▶ [REQUIRED ACTION]: The whole listing below is to be output exactly, with no line skipped.
• • • • • • •
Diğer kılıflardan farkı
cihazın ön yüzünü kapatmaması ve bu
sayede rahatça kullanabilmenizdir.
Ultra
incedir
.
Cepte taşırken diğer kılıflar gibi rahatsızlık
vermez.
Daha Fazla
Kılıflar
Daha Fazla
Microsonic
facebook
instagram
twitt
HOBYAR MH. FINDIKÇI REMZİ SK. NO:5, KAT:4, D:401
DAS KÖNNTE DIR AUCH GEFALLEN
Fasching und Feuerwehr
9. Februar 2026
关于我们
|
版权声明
• • • • • • •
▶ [EXERCISE SOLUTION]:
Diğer kılıflardan farkı
cihazın ön yüzünü kapatmaması ve bu
sayede rahatça kullanabilmenizdir.
Ultra
incedir
.
Cepte taşırken diğer kılıflar gibi rahatsızlık
vermez.
Daha Fazla
Kılıflar
Daha Fazla
Microsonic
facebook
instagram
twitt
HOBYAR MH. FINDIKÇI REMZİ SK. NO:5, KAT:4, D:401
DAS KÖNNTE DIR AUCH GEFALLEN
Fasching und Feuerwehr
9. Februar 2026
关于我们
|
版权声明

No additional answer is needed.